ACTIVITY => Your copy of the data should match it exactly, except that the pictures are gone.

(Page images and extracted text)

---

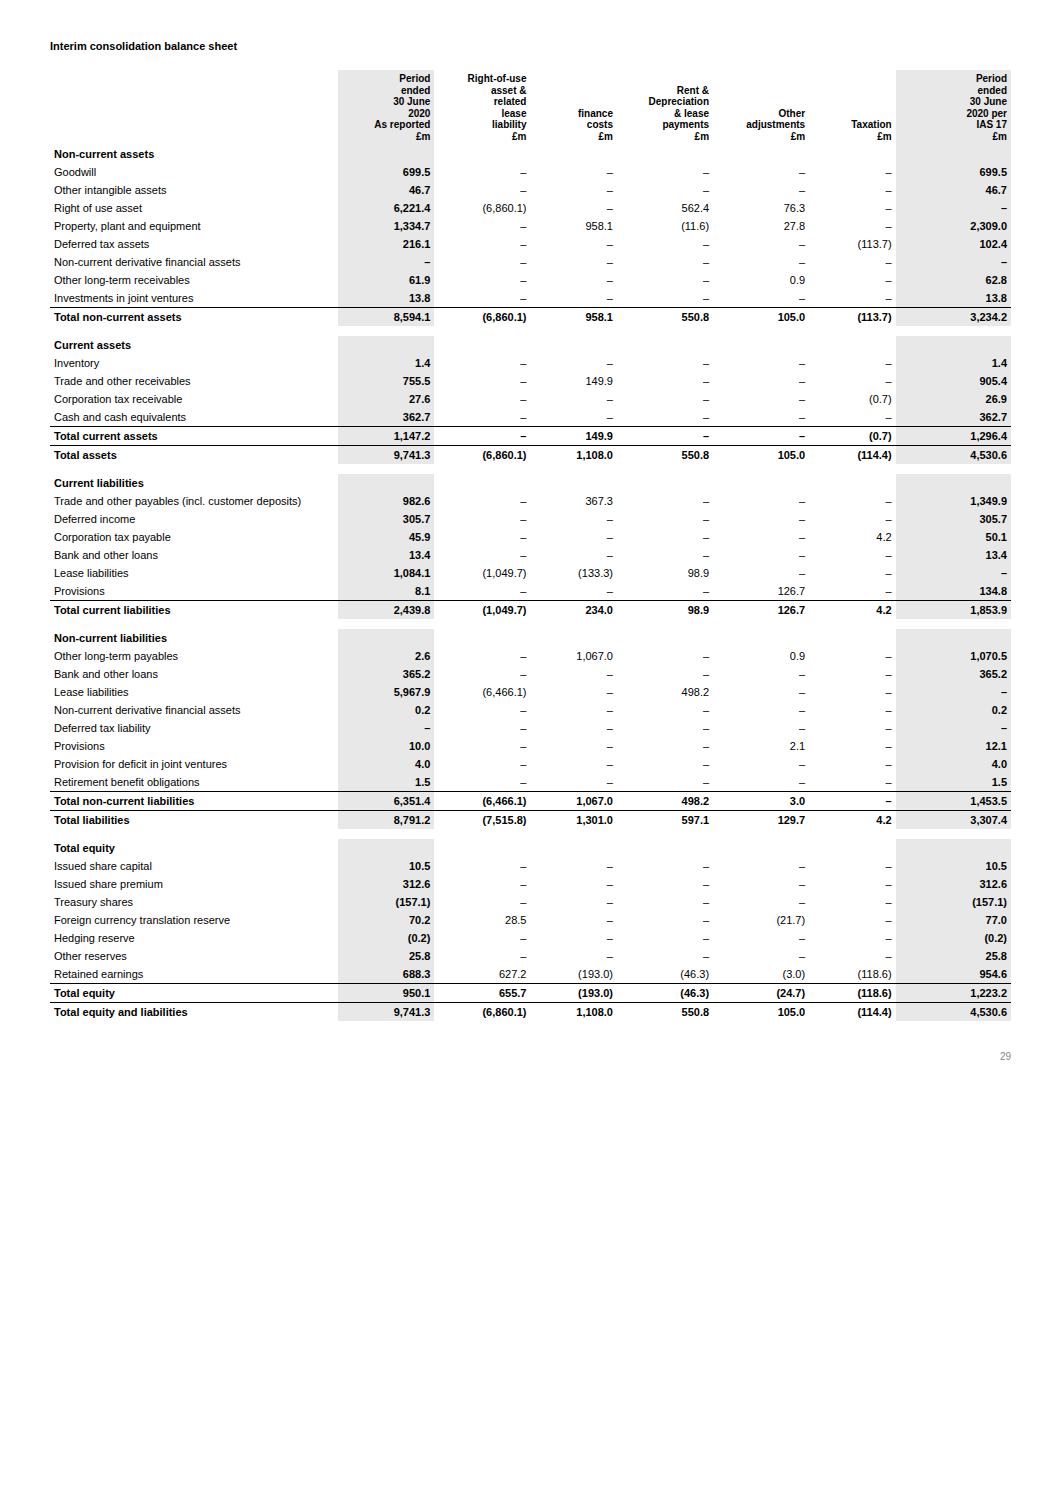Interim consolidation balance sheet
| | Period ended 30 June 2020 As reported £m | Right-of-use asset & related lease liability £m | finance costs £m | Rent & Depreciation & lease payments £m | Other adjustments £m | Taxation £m | Period ended 30 June 2020 per IAS 17 £m |
| --- | --- | --- | --- | --- | --- | --- | --- |
| Non-current assets | | | | | | | |
| Goodwill | 699.5 | – | – | – | – | – | 699.5 |
| Other intangible assets | 46.7 | – | – | – | – | – | 46.7 |
| Right of use asset | 6,221.4 | (6,860.1) | – | 562.4 | 76.3 | – | – |
| Property, plant and equipment | 1,334.7 | – | 958.1 | (11.6) | 27.8 | – | 2,309.0 |
| Deferred tax assets | 216.1 | – | – | – | – | (113.7) | 102.4 |
| Non-current derivative financial assets | – | – | – | – | – | – | – |
| Other long-term receivables | 61.9 | – | – | – | 0.9 | – | 62.8 |
| Investments in joint ventures | 13.8 | – | – | – | – | – | 13.8 |
| Total non-current assets | 8,594.1 | (6,860.1) | 958.1 | 550.8 | 105.0 | (113.7) | 3,234.2 |
| Current assets | | | | | | | |
| Inventory | 1.4 | – | – | – | – | – | 1.4 |
| Trade and other receivables | 755.5 | – | 149.9 | – | – | – | 905.4 |
| Corporation tax receivable | 27.6 | – | – | – | – | (0.7) | 26.9 |
| Cash and cash equivalents | 362.7 | – | – | – | – | – | 362.7 |
| Total current assets | 1,147.2 | – | 149.9 | – | – | (0.7) | 1,296.4 |
| Total assets | 9,741.3 | (6,860.1) | 1,108.0 | 550.8 | 105.0 | (114.4) | 4,530.6 |
| Current liabilities | | | | | | | |
| Trade and other payables (incl. customer deposits) | 982.6 | – | 367.3 | – | – | – | 1,349.9 |
| Deferred income | 305.7 | – | – | – | – | – | 305.7 |
| Corporation tax payable | 45.9 | – | – | – | – | 4.2 | 50.1 |
| Bank and other loans | 13.4 | – | – | – | – | – | 13.4 |
| Lease liabilities | 1,084.1 | (1,049.7) | (133.3) | 98.9 | – | – | – |
| Provisions | 8.1 | – | – | – | 126.7 | – | 134.8 |
| Total current liabilities | 2,439.8 | (1,049.7) | 234.0 | 98.9 | 126.7 | 4.2 | 1,853.9 |
| Non-current liabilities | | | | | | | |
| Other long-term payables | 2.6 | – | 1,067.0 | – | 0.9 | – | 1,070.5 |
| Bank and other loans | 365.2 | – | – | – | – | – | 365.2 |
| Lease liabilities | 5,967.9 | (6,466.1) | – | 498.2 | – | – | – |
| Non-current derivative financial assets | 0.2 | – | – | – | – | – | 0.2 |
| Deferred tax liability | – | – | – | – | – | – | – |
| Provisions | 10.0 | – | – | – | 2.1 | – | 12.1 |
| Provision for deficit in joint ventures | 4.0 | – | – | – | – | – | 4.0 |
| Retirement benefit obligations | 1.5 | – | – | – | – | – | 1.5 |
| Total non-current liabilities | 6,351.4 | (6,466.1) | 1,067.0 | 498.2 | 3.0 | – | 1,453.5 |
| Total liabilities | 8,791.2 | (7,515.8) | 1,301.0 | 597.1 | 129.7 | 4.2 | 3,307.4 |
| Total equity | | | | | | | |
| Issued share capital | 10.5 | – | – | – | – | – | 10.5 |
| Issued share premium | 312.6 | – | – | – | – | – | 312.6 |
| Treasury shares | (157.1) | – | – | – | – | – | (157.1) |
| Foreign currency translation reserve | 70.2 | 28.5 | – | – | (21.7) | – | 77.0 |
| Hedging reserve | (0.2) | – | – | – | – | – | (0.2) |
| Other reserves | 25.8 | – | – | – | – | – | 25.8 |
| Retained earnings | 688.3 | 627.2 | (193.0) | (46.3) | (3.0) | (118.6) | 954.6 |
| Total equity | 950.1 | 655.7 | (193.0) | (46.3) | (24.7) | (118.6) | 1,223.2 |
| Total equity and liabilities | 9,741.3 | (6,860.1) | 1,108.0 | 550.8 | 105.0 | (114.4) | 4,530.6 |
29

---

RESULT =>
Interim consolidation balance sheet
| | Period ended 30 June 2020 As reported £m | Right-of-use asset & related lease liability £m | finance costs £m | Rent & Depreciation & lease payments £m | Other adjustments £m | Taxation £m | Period ended 30 June 2020 per IAS 17 £m |
| --- | --- | --- | --- | --- | --- | --- | --- |
| Non-current assets | | | | | | | |
| Goodwill | 699.5 | – | – | – | – | – | 699.5 |
| Other intangible assets | 46.7 | – | – | – | – | – | 46.7 |
| Right of use asset | 6,221.4 | (6,860.1) | – | 562.4 | 76.3 | – | – |
| Property, plant and equipment | 1,334.7 | – | 958.1 | (11.6) | 27.8 | – | 2,309.0 |
| Deferred tax assets | 216.1 | – | – | – | – | (113.7) | 102.4 |
| Non-current derivative financial assets | – | – | – | – | – | – | – |
| Other long-term receivables | 61.9 | – | – | – | 0.9 | – | 62.8 |
| Investments in joint ventures | 13.8 | – | – | – | – | – | 13.8 |
| Total non-current assets | 8,594.1 | (6,860.1) | 958.1 | 550.8 | 105.0 | (113.7) | 3,234.2 |
| Current assets | | | | | | | |
| Inventory | 1.4 | – | – | – | – | – | 1.4 |
| Trade and other receivables | 755.5 | – | 149.9 | – | – | – | 905.4 |
| Corporation tax receivable | 27.6 | – | – | – | – | (0.7) | 26.9 |
| Cash and cash equivalents | 362.7 | – | – | – | – | – | 362.7 |
| Total current assets | 1,147.2 | – | 149.9 | – | – | (0.7) | 1,296.4 |
| Total assets | 9,741.3 | (6,860.1) | 1,108.0 | 550.8 | 105.0 | (114.4) | 4,530.6 |
| Current liabilities | | | | | | | |
| Trade and other payables (incl. customer deposits) | 982.6 | – | 367.3 | – | – | – | 1,349.9 |
| Deferred income | 305.7 | – | – | – | – | – | 305.7 |
| Corporation tax payable | 45.9 | – | – | – | – | 4.2 | 50.1 |
| Bank and other loans | 13.4 | – | – | – | – | – | 13.4 |
| Lease liabilities | 1,084.1 | (1,049.7) | (133.3) | 98.9 | – | – | – |
| Provisions | 8.1 | – | – | – | 126.7 | – | 134.8 |
| Total current liabilities | 2,439.8 | (1,049.7) | 234.0 | 98.9 | 126.7 | 4.2 | 1,853.9 |
| Non-current liabilities | | | | | | | |
| Other long-term payables | 2.6 | – | 1,067.0 | – | 0.9 | – | 1,070.5 |
| Bank and other loans | 365.2 | – | – | – | – | – | 365.2 |
| Lease liabilities | 5,967.9 | (6,466.1) | – | 498.2 | – | – | – |
| Non-current derivative financial assets | 0.2 | – | – | – | – | – | 0.2 |
| Deferred tax liability | – | – | – | – | – | – | – |
| Provisions | 10.0 | – | – | – | 2.1 | – | 12.1 |
| Provision for deficit in joint ventures | 4.0 | – | – | – | – | – | 4.0 |
| Retirement benefit obligations | 1.5 | – | – | – | – | – | 1.5 |
| Total non-current liabilities | 6,351.4 | (6,466.1) | 1,067.0 | 498.2 | 3.0 | – | 1,453.5 |
| Total liabilities | 8,791.2 | (7,515.8) | 1,301.0 | 597.1 | 129.7 | 4.2 | 3,307.4 |
| Total equity | | | | | | | |
| Issued share capital | 10.5 | – | – | – | – | – | 10.5 |
| Issued share premium | 312.6 | – | – | – | – | – | 312.6 |
| Treasury shares | (157.1) | – | – | – | – | – | (157.1) |
| Foreign currency translation reserve | 70.2 | 28.5 | – | – | (21.7) | – | 77.0 |
| Hedging reserve | (0.2) | – | – | – | – | – | (0.2) |
| Other reserves | 25.8 | – | – | – | – | – | 25.8 |
| Retained earnings | 688.3 | 627.2 | (193.0) | (46.3) | (3.0) | (118.6) | 954.6 |
| Total equity | 950.1 | 655.7 | (193.0) | (46.3) | (24.7) | (118.6) | 1,223.2 |
| Total equity and liabilities | 9,741.3 | (6,860.1) | 1,108.0 | 550.8 | 105.0 | (114.4) | 4,530.6 |
29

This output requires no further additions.